# Requirement
When the string "none" occurs in a line of the records, show that line.

# The records
○ ○ ○
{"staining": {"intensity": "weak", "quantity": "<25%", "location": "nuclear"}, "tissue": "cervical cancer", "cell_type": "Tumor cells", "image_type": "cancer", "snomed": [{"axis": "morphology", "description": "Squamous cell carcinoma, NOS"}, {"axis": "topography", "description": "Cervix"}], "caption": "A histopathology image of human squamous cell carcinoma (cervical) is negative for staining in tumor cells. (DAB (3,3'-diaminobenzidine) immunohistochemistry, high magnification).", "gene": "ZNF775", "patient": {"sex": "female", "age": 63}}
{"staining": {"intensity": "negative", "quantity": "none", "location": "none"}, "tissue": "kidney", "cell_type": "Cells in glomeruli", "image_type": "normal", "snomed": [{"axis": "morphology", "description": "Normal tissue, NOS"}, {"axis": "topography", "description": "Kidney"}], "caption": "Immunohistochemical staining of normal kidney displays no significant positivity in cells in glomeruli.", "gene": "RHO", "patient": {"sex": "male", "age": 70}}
○ ○ ○
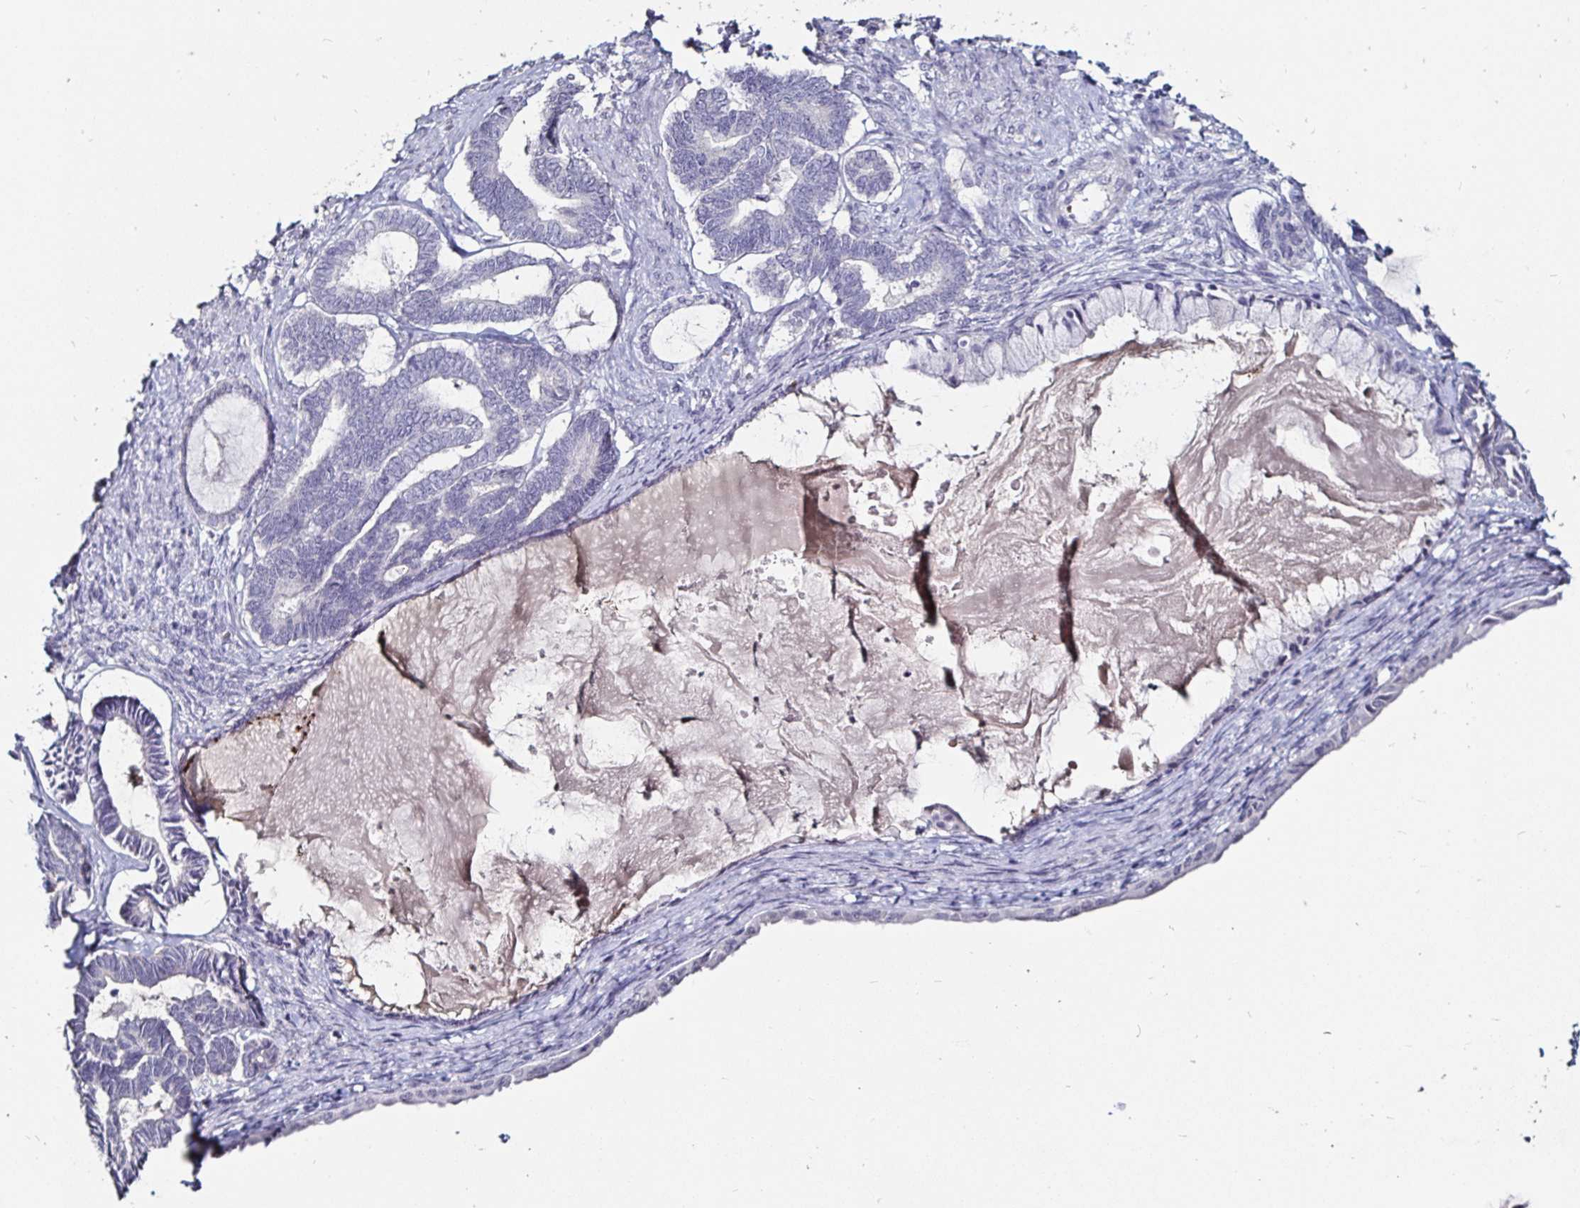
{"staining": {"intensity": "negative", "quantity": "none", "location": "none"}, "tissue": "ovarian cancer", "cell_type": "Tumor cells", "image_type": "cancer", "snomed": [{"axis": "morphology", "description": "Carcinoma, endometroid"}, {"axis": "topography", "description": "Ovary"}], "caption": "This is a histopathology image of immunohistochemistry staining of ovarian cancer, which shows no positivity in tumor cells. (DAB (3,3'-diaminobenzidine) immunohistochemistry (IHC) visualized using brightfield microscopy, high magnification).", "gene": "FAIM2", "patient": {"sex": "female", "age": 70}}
○ ○ ○
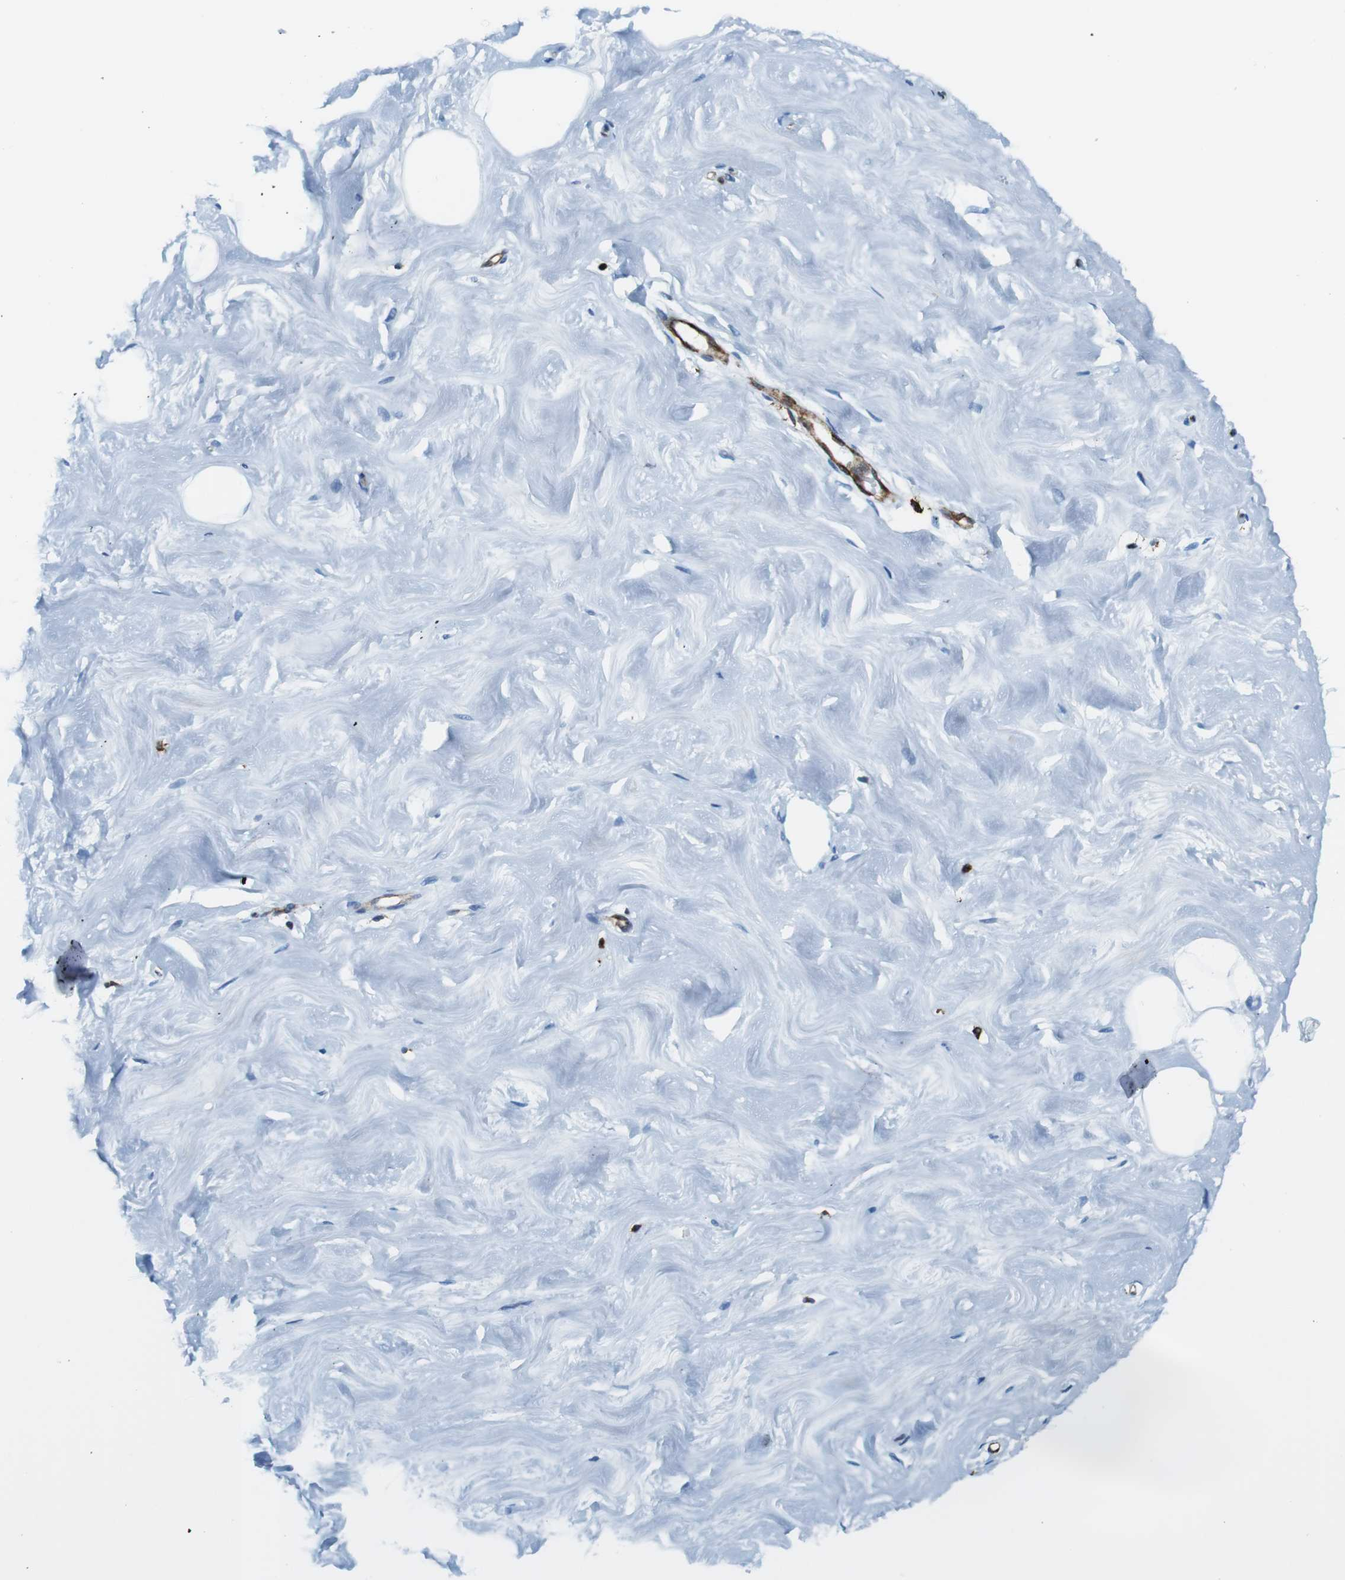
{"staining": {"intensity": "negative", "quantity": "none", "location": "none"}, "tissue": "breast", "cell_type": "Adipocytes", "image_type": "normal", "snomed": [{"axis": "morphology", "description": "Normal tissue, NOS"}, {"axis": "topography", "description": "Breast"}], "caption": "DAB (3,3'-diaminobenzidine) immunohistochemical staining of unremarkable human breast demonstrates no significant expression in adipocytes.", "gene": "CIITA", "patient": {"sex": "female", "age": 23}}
○ ○ ○
# Expected answer
{"staining": {"intensity": "negative", "quantity": "none", "location": "none"}, "tissue": "kidney", "cell_type": "Cells in glomeruli", "image_type": "normal", "snomed": [{"axis": "morphology", "description": "Normal tissue, NOS"}, {"axis": "topography", "description": "Kidney"}], "caption": "Immunohistochemical staining of normal kidney displays no significant positivity in cells in glomeruli.", "gene": "RHO", "patient": {"sex": "male", "age": 70}}
{"staining": {"intensity": "negative", "quantity": "none", "location": "none"}, "tissue": "ovarian cancer", "cell_type": "Tumor cells", "image_type": "cancer", "snomed": [{"axis": "morphology", "description": "Carcinoma, endometroid"}, {"axis": "topography", "description": "Ovary"}], "caption": "This is a histopathology image of immunohistochemistry staining of ovarian cancer, which shows no positivity in tumor cells. (DAB (3,3'-diaminobenzidine) immunohistochemistry (IHC) visualized using brightfield microscopy, high magnification).", "gene": "FAIM2", "patient": {"sex": "female", "age": 70}}
{"staining": {"intensity": "negative", "quantity": "none", "location": "none"}, "tissue": "breast", "cell_type": "Adipocytes", "image_type": "normal", "snomed": [{"axis": "morphology", "description": "Normal tissue, NOS"}, {"axis": "topography", "description": "Breast"}], "caption": "DAB (3,3'-diaminobenzidine) immunohistochemical staining of unremarkable human breast demonstrates no significant expression in adipocytes.", "gene": "CIITA", "patient": {"sex": "female", "age": 23}}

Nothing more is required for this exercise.